Melek olmak istemiyorlar. Edilgen sayılmaktan nefret ediyorlar. Ne cennetin anahtarını taşıyorlar ne de bedenlerinde cennet. Bu örtü çok kirlendi. Lekeler taşıyor üzerinde. Kokuşmuş lekeler ve bu lekelerin ağırlığı o kahrolası örtüyü yere doğru çekiyor. Çektikçe gerçekliğin sarsıcı sureti bir tokat gibi çarpıyor yüzümüze. “Şu riyakârlık örgüsünü çekip atın üzerimden” diyor. “Atın ve kendinize gelin.” Kimse melek olmak istemiyor. Cennetin anahtarını da taşımıyor. Yaşamak istiyorlar. Şu dünyada geçirecekleri ömrü hamasetin gölgesinde mağduriyetler içerisinde değil, diledikleri gibi yaşamak istiyorlar ve mağduriyetlerinin karşılığında sunulan vıcık vıcık cümleleri geri tükürüyorlar. Kimler mi? Yaşlılar, sakatlar, çocuklar, kadınlar… Yani en temel hakları yerine karın doyurmayan kuru laflara mahkum edilenler.
Her gün aklımızın almadığı, alamayacağı haberler önümüze düşüyor. Çocuklar kaybediliyor. Koca bir toplum günlerce onları arıyoruz. Adına arama denirse. Yine de soruyoruz “Nerede” diye. Bulunamıyor haftalarca. Bilmem hangi pislik, hangi lanet olası amaçla kaçırıyor çocukları. Sonrası malum. Üzülüyoruz. Zaten başka yaptığımız bir şey de yok. Üzülüyoruz, soruyoruz, üzülüyoruz… Sonra “Melek oldu” diyoruz. Oysa onun istediği mutlu ve sağlıklı bir şekilde hayatta olmak. Benim için burada öncelik geride kalanların, yani bizim vicdanımızı rahatlatmak için ne yapmamız gerektiği değil. Çocukların ağız dolusu gülerek yaşayacağı bir dünyayı yaratmak için ne yapacağımız. Yani şu vıcık vıcık sözlerle vedalaşıp gerçeğin soğuk ve nesnel yüzüyle karşılaşmanın zamanı geldi. Bir engelli haberi üzerinden gerçeklik.

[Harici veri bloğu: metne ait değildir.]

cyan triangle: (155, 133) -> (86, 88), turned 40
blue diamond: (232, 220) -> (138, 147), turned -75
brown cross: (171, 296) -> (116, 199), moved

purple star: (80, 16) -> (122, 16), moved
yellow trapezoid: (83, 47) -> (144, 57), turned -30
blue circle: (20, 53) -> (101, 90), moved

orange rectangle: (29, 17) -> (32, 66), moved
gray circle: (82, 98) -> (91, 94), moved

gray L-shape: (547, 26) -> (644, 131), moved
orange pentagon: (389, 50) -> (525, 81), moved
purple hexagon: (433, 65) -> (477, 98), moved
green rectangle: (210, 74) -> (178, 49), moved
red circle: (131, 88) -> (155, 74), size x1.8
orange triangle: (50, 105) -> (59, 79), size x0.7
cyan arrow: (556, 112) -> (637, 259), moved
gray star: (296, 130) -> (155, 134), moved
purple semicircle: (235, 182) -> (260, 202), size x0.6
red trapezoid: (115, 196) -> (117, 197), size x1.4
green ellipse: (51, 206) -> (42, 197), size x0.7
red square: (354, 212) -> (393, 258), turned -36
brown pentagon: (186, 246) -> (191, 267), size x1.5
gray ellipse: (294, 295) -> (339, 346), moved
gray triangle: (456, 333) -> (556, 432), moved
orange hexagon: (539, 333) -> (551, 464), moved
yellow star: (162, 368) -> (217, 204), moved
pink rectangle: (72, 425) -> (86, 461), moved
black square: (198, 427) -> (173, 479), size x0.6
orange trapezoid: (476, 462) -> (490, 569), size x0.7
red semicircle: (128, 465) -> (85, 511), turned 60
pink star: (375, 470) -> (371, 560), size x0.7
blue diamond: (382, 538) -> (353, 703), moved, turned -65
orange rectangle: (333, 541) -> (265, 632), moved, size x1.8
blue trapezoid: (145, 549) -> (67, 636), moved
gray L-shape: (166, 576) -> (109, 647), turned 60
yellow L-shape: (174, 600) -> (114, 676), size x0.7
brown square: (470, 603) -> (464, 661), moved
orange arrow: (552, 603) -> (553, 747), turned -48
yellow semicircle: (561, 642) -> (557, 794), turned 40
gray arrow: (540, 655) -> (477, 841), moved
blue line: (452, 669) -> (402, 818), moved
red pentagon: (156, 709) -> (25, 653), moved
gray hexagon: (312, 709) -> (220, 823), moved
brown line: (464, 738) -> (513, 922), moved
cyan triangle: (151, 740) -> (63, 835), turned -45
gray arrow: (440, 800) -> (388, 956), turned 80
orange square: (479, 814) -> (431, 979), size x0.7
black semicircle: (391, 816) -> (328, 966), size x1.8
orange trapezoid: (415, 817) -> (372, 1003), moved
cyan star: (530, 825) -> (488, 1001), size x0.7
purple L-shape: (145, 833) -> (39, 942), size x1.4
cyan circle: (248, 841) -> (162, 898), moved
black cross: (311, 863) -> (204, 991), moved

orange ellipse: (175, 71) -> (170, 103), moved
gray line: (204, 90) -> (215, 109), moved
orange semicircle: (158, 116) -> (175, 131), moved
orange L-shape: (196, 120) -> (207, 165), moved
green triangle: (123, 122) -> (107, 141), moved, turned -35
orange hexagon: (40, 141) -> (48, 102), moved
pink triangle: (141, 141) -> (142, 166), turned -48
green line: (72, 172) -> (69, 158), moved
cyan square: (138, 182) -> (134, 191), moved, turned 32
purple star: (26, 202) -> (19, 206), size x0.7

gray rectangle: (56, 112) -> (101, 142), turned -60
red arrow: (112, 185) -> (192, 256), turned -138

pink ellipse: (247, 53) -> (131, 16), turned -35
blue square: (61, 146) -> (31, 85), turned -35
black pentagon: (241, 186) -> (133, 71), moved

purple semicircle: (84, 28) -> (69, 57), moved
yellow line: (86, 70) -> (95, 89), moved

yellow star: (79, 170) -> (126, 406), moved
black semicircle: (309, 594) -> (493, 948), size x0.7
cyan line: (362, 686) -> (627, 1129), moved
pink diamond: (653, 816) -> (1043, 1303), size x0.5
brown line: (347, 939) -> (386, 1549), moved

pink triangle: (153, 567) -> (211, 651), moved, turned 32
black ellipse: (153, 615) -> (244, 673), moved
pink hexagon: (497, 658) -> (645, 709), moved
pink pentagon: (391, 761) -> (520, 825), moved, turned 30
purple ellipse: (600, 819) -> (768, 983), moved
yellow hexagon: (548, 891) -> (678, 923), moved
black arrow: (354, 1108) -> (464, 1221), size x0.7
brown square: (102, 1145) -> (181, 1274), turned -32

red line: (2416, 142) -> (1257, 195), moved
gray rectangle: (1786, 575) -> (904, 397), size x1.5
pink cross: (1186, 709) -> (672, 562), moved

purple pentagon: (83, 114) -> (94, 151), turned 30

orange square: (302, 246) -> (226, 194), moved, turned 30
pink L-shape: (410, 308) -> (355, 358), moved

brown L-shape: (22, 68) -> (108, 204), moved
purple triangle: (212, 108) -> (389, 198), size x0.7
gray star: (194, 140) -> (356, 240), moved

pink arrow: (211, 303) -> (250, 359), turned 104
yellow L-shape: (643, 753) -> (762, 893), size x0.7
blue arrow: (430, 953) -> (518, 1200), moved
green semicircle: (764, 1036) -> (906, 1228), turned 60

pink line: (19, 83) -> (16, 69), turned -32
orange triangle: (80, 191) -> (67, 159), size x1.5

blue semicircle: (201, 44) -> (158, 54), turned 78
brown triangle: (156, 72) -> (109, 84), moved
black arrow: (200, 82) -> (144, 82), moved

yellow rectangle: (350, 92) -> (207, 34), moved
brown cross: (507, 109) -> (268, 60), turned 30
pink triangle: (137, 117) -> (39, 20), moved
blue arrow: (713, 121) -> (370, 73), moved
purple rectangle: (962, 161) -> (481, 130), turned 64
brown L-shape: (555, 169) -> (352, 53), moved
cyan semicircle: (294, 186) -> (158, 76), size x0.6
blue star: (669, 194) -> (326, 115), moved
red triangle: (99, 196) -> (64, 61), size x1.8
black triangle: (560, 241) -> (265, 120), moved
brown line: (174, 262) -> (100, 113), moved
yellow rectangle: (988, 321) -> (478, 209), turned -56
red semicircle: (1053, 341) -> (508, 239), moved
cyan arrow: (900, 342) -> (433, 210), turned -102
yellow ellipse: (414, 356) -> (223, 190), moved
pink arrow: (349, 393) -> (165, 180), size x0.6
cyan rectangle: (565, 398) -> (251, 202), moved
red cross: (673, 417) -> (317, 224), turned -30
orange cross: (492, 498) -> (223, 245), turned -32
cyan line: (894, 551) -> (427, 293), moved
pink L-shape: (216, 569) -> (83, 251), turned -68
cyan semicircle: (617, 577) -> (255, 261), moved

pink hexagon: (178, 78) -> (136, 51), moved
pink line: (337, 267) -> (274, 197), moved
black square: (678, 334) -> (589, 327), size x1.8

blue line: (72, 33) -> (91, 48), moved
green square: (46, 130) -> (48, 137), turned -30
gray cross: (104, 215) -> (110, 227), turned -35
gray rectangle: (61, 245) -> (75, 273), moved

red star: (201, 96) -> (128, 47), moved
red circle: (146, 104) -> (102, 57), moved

Geçen gün TRT bir video paylaşmış. Video başlığı şöyle “Cenneti sırtında taşıyor” Tabii içeriği tahmin etmek zor olmadı. Zaten tahmin ettiğimle kaldım. Video engellilerle ilgiliydi ama tıkladığımda hüzünlü bir müzik dışında bir sese rastlamadım bir kör olarak. Yorumlardan ve sevgilime göstererek içeriği öğrendim. Bedensel engelli birisini dedesi sırtında taşıyormuş.
Başlığa baktığımızda dedenin özverisi üzerinden edebiyat yapıldığını fark ediyoruz. Bir sürü insan gözleri dolarak izlemiş ve kapatmıştır. Çünkü başlık gerçekliği Kafdağı’nın ardına gönderiyor, tamamen alakasız bir yere odaklanılmasına neden oluyor. O örtüyü çektiğimizde gerçekliğin tokadıyla sarsılıyor ve düşünmeye başlıyoruz: O sırtta taşınan da taşıyanda insan. Yıl 2024. 2024 yılında niye bir insan başka bir insanı sırtında taşımak zorunda bırakılıyor? Hani diyor ya şair “Düşün atom çağında bir ayağımız, ham çarık kıl çorapta olsa da biri” .Evet tam da bu hesap. Erişilebilir koşullar sağlanmadığı için bu çağda birisi sırtta taşınmak zorunda kalınsın, taşıyanın da taşınanın da ne hissettiği düşünülmesin ama edebiyatı yapılsın. Yok öyle bir dünya. Nesneleştirilmeyi, ötekileştirilmeyi ve engellenmeyi hak etmiyoruz. Gerçeğin üzerindeki örtü düşmeye mahkum ve biz gerçeğin acımasızlığıyla yüzleşerek yaratacağız eşit, erişilebilir ve engelsiz bir hayatı.